> **Request**
Using the material that follows, identify and copy each line with the string "Mossos".
--- Data for the task Enclosed Below ---
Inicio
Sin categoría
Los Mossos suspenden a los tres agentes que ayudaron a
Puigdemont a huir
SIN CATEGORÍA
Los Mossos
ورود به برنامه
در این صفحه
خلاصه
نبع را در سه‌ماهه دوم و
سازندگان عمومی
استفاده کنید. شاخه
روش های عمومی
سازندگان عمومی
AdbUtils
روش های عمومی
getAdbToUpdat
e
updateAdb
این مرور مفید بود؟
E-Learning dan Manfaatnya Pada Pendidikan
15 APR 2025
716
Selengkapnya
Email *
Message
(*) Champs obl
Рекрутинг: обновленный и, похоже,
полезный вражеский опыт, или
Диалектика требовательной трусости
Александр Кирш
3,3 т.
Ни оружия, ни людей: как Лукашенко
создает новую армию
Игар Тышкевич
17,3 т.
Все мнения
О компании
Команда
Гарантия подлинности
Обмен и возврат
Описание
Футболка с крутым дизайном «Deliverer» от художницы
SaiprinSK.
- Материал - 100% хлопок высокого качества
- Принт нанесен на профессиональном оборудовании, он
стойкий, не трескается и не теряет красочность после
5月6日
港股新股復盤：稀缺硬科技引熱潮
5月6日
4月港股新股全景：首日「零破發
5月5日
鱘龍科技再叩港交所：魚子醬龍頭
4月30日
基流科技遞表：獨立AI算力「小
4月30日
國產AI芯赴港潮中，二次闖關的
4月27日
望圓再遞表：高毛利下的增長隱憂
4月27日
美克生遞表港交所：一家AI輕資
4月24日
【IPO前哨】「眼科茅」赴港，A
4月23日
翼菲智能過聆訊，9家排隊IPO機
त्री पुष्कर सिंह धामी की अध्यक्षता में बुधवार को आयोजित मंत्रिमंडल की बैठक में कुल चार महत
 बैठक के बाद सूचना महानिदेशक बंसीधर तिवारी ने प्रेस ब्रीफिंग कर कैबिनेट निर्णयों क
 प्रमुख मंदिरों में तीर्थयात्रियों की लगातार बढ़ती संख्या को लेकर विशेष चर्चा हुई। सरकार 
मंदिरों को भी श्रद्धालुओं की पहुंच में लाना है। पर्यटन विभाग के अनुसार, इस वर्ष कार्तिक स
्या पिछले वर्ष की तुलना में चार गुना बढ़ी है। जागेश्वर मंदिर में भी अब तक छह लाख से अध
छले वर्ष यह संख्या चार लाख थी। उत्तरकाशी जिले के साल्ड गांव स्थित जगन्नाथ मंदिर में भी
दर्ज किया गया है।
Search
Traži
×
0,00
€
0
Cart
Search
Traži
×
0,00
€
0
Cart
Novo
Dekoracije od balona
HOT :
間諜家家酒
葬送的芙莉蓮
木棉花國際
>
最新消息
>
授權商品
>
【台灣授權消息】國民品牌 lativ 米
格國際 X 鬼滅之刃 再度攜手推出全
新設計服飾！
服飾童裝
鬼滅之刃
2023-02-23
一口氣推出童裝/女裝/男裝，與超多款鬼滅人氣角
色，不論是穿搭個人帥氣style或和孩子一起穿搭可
--- End of Enclosed Data for the task ---
> **Answer to this task**
Los Mossos suspenden a los tres agentes que ayudaron a
Los Mossos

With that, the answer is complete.